Я не помню, как мы оказались в кабине «скорой помощи», меня не хотели пускать, но я упорно шла, отодвигая чужие руки, — я должна была быть с ним.
Мы мчались по ночному городу, подпрыгивая на ухабам, валил снег, сирена «скорой» разносилась над нами. Максима привезли в частную клинику, я видела, как бежит врач, что приехал за ним, переодеваясь на ходу в медицинский халат. Носилки с телом Ланских скрылись за дверями реанимации, а меня туда не пустили.
Побоялись выгнать, но разрешили сесть в дорого отделанном «предбаннике».
— Вот, возьмите, — ко мне подошла медсестра, протягивая пачку влажных салфеток, я безучастно взяла их в руки. На фоне белой упаковки мои руки в буро-красных разводах засыхавшей крови Сергея смотрелись особенно страшно. Я вытащила одну салфетку, начала тереть их, яростно, еще сильнее, чтобы смыть с себя все, что было связано с ним, я не хотела иметь никакого отношения к этой мерзости.

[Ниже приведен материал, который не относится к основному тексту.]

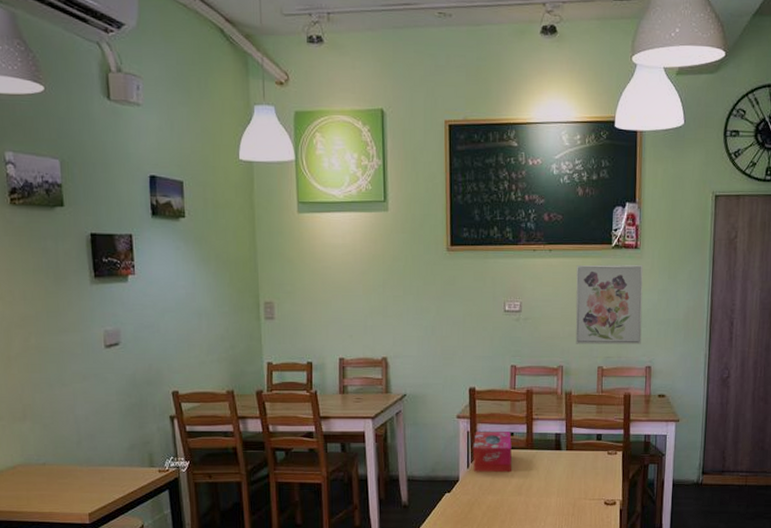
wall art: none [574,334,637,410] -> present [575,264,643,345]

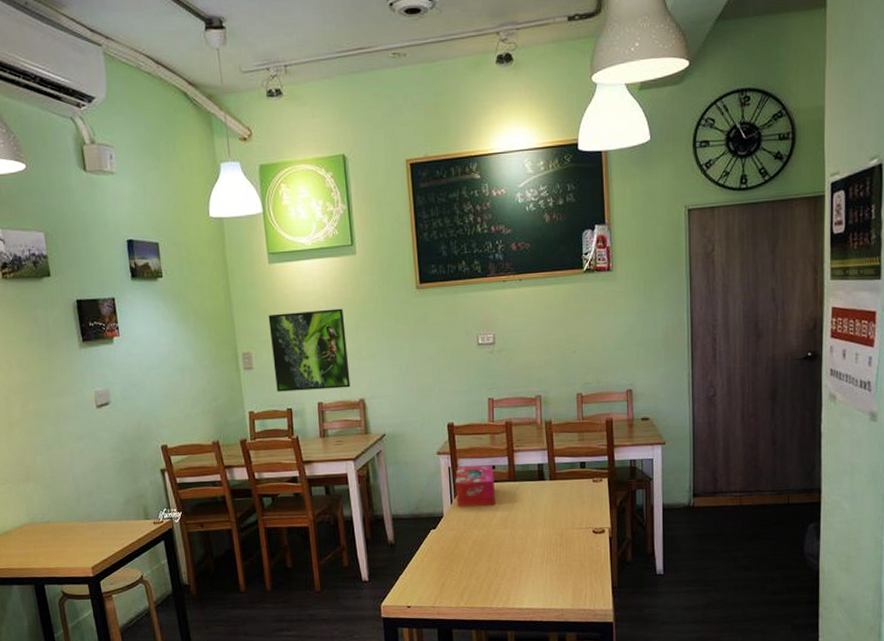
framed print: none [294,264,374,345] -> present [268,308,351,392]
wall art: present [575,264,643,345] -> none [549,286,620,373]

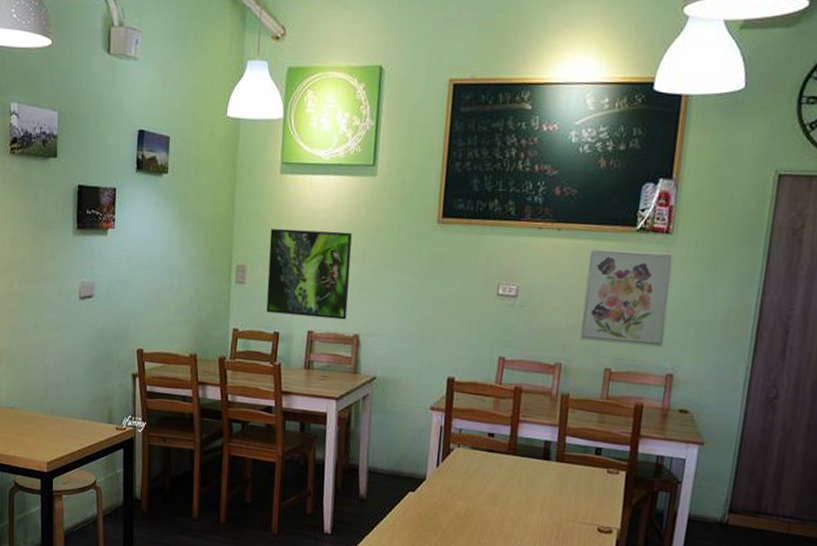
tissue box: present [455,465,495,507] -> none [443,427,492,479]
wall art: none [549,286,620,373] -> present [580,248,675,348]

Когда я перевела всю пачку, то отправилась в туалет. Закрыла за собой дверь, оказавшись в небольшом узком пространстве, посмотрела на свое отражение в зеркале и застыла. На лице тоже остались красные разводы, всклокоченные волосы стояли дыбом. Я долго умывалась, намыливая жидким мылом лицо, руки, смывая грязь в белоснежную раковину.

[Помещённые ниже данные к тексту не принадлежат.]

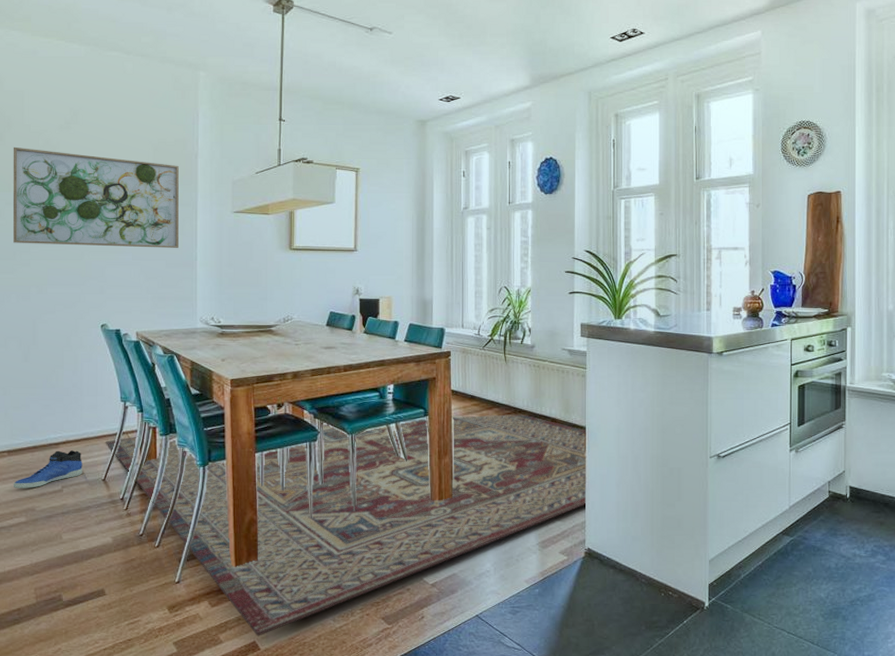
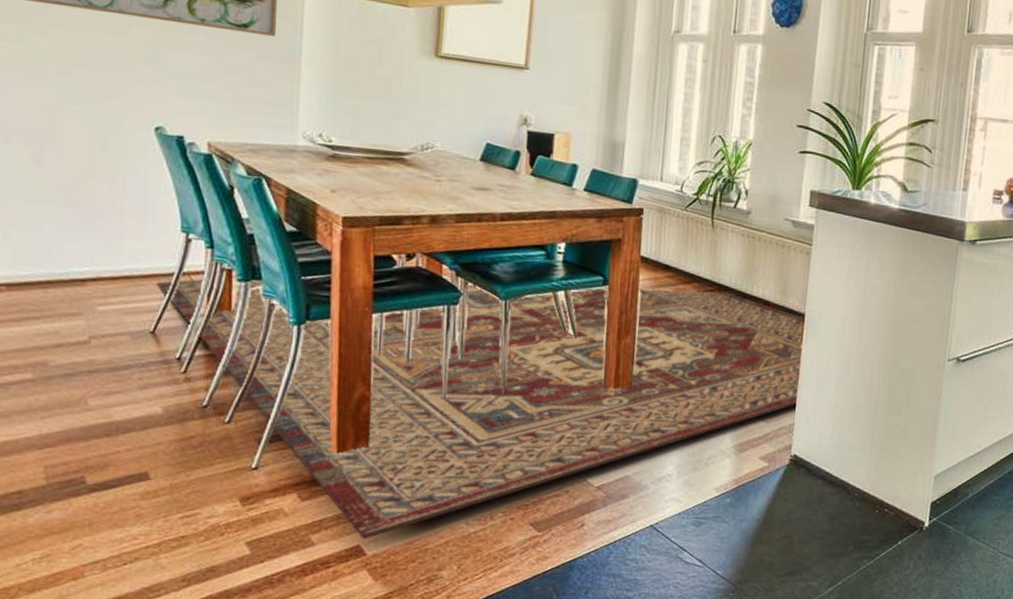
sneaker: present [13,450,82,488] -> none [14,289,121,336]

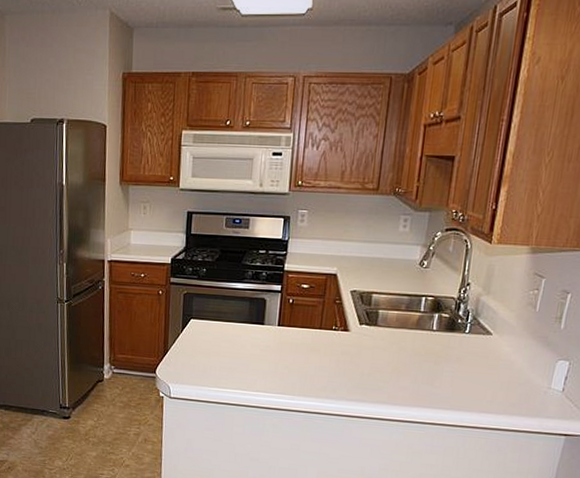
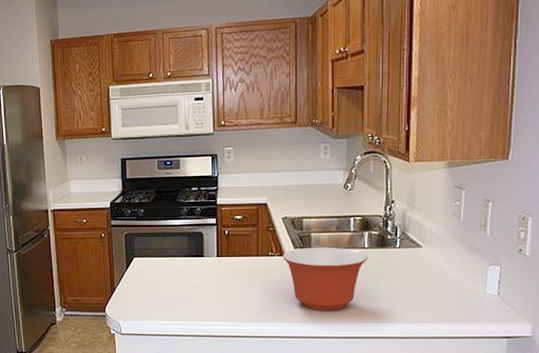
mixing bowl: none [345,324,435,393] -> present [282,247,368,311]

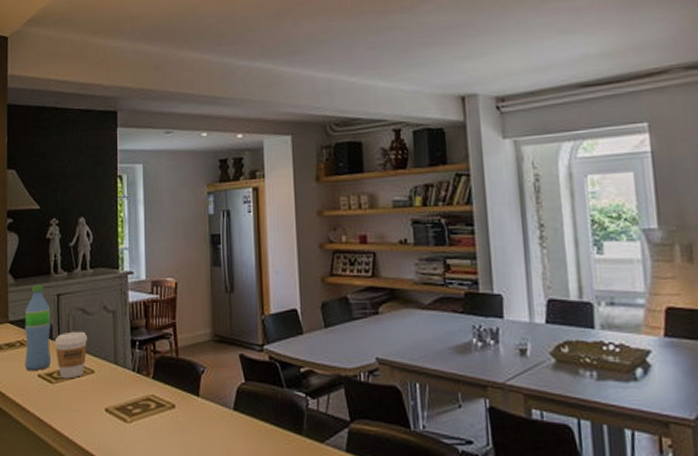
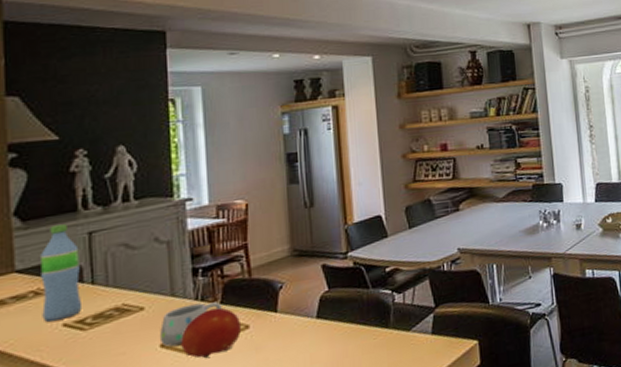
coffee cup: present [54,331,88,379] -> none [86,267,134,323]
mug: none [104,375,154,412] -> present [159,302,222,346]
fruit: none [121,382,169,429] -> present [181,307,242,358]

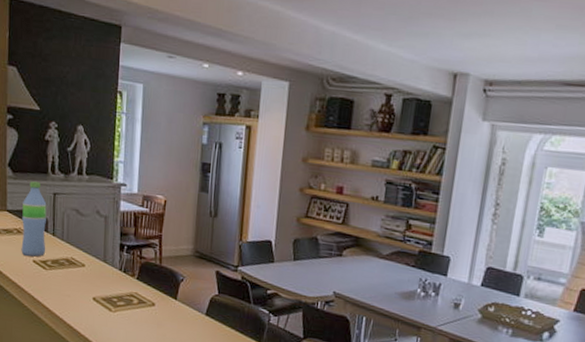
mug: present [159,302,222,346] -> none [92,272,138,302]
fruit: present [181,307,242,358] -> none [106,281,150,319]

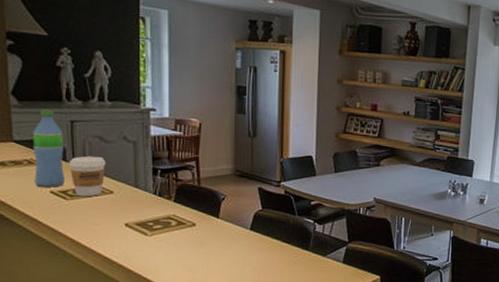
coffee cup: none [49,228,81,268] -> present [68,155,106,197]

Когда руки стали чистыми, я набрала в пригоршню воды, сделала несколько глотков, выпрямляясь. Мыслей не было от слова совсем.
Я вернулась на свое место. Кто-то сел рядом, я лениво подняла голову, обнаружив рядом Токтарова.
Он сидел молча, сцепив замком руки. Я не считала его другом Максима, у таких, как Максим, не бывает друзей. Но он был здесь и он волновался за него.
— У него аневризма, — сказала я, будто жалуясь.
— Я знал, — кивнул Токтаров, — он должен был улететь в Германию, чтобы вылечить ее, должен был еще давно.
— Почему он тянул?
— Встретил тебя.
Я молчала. Такой умный, расчетливый Ланских — и так рисковал своим здоровьем, ради чего? Ради того, чтобы быть со мной? Я непроизвольно дернула щекой, коснулась потягивающейся мышцы подушками пальцев, пытаясь убрать нервный тик, но он не прекращался.